看罷信後,李歲寧起身,伸了個懶腰,走出內殿。

崔璟還冇走,他每日都要等李歲寧處理完公務才離開,有時皇城落鎖了,他便去阿點那處歇下。

李歲寧很喜歡坐在石階上,這叫她莫名覺得很放鬆。

此時她在殿前的石階上坐下,吹著夏日夜風,看崔璟在皎潔月色下舞劍。

崔璟收劍時,李歲寧很不吝嗇地撫掌讚好。

之後,喜兒送來涼茶兩盞,崔璟便陪著李歲寧坐在石階上說話。

其餘的宮人們都退遠了,隻喜兒和翟細侍立於十步外。

656 崔魏相談

李歲寧先問了崔璟今日常闊入宮之事,而後便有一搭冇一搭地說起政事。

她想到什麼便說一句,更像是在自我覆盤,上一句和下一句往往冇什麼關係,但崔璟總能很順暢地接住她的話,幫她很好地捋順每一件事,毫無阻滯之感。

這讓李歲寧分外舒心,隻要一想到今後她身邊會一直有這樣一個崔令安在,她便覺得很放鬆,彷彿疲累都被他卸去了大半。

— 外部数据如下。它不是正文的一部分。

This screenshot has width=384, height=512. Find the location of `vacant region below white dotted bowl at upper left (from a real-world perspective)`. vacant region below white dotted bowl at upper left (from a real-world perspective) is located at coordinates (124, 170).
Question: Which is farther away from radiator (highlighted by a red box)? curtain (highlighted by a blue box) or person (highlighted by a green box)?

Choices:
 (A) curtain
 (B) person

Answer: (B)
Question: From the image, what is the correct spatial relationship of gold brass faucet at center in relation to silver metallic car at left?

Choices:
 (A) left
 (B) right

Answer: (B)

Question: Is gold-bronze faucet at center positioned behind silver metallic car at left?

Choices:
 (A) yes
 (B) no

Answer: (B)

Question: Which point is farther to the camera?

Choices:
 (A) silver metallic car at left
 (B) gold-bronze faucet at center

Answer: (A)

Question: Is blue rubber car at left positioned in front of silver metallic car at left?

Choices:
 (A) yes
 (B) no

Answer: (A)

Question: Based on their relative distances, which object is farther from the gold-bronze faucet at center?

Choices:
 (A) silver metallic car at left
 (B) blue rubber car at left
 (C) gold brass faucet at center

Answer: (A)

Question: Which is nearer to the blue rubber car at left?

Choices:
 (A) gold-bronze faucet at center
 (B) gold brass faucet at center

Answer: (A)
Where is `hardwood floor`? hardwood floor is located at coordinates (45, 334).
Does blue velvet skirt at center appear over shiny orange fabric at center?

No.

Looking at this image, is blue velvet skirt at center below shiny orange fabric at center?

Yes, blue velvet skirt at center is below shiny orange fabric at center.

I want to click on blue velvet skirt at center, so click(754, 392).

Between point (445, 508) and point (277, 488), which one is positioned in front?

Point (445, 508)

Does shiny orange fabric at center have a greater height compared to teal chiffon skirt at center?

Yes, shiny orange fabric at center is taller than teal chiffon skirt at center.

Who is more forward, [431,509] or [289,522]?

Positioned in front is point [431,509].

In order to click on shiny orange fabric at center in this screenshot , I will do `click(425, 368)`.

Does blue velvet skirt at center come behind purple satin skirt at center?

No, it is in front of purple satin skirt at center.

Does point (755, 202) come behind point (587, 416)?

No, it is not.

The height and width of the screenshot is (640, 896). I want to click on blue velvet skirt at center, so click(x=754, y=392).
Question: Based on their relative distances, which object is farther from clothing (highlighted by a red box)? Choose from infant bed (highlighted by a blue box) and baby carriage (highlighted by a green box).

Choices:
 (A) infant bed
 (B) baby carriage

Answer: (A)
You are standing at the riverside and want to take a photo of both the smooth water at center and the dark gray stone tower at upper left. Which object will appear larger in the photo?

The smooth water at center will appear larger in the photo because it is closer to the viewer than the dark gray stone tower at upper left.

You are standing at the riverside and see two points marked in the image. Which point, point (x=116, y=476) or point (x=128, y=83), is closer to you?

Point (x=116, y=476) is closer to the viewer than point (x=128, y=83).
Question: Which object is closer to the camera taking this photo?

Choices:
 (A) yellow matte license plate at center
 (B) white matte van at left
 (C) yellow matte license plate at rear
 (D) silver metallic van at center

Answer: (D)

見她未再急著往下說,崔璟適時道:“今日孟東家使人送了近百壇酒水入宮,據說是自江都運回,名為風知釀。”

“一百多壇。”李歲寧雙手撐在身側,望著夜色:“這麼多,得喝多久啊……”

釀酒的人還以為她的酒量和從前一樣好嗎。

他在江都時,一直都在釀酒嗎。

李歲寧靜靜出了會兒神。

喻增的屍身由孟列的人收斂去了,李歲寧不知埋去了何處,也未曾問過。

李歲寧記著,他說他原本的名字叫柳明珂,兗州人,原也出身小官之家,若不曾在年幼時遭遇家變,或許也會讀書為官吧……他很聰明,學什麼都很快。

許久,李歲寧才說:“那就留著慢慢喝吧,哪日有了開心事,便啟一罈。”

崔璟應下:“好。”

李歲寧便又繼續與他說政務。

夏夜的風吹得人昏昏欲睡,李歲寧漸漸有些睏乏,之後乾脆靠在崔璟肩臂上,權且休息。

染著夏日花香的微風中,崔璟微微彎起嘴角,儘量讓那側被靠著的肩膀足夠端正卻不僵硬,好讓她靠得穩當並舒服一些。

他微微轉頭看她,將聲音也放輕:“近日累了吧。”

“嗯……”李歲寧的聲音仍是愉悅的:“等忙過這段時日,我要偷偷歇上一日,一整日。”

說著,催促崔璟:“你接著往下說,我聽著呢。”

“事關嶺南道與黔中道,我說來,殿下可參詳一二……”崔璟的聲音在夜色中格外淳厚悅耳,他慢慢說著:“或可讓肖旻將軍並領此兩道節度使之職,嶺南道地廣而勢力分散,但肖將軍已探明瞭路,紮下了根,再換了旁人,不免又要從頭摸索。而黔中道勢力兵力集中,肖將軍若同領黔中道兵權,也可變相威懾彈壓嶺南道人心,有利於後續收攏嶺南各部族。”

“黔中道李隱之勢務必儘數拔除,可讓佘奎之子佘紹,為肖將軍佐官彆駕,與黔州長孫氏族人共同清剿李隱殘黨——”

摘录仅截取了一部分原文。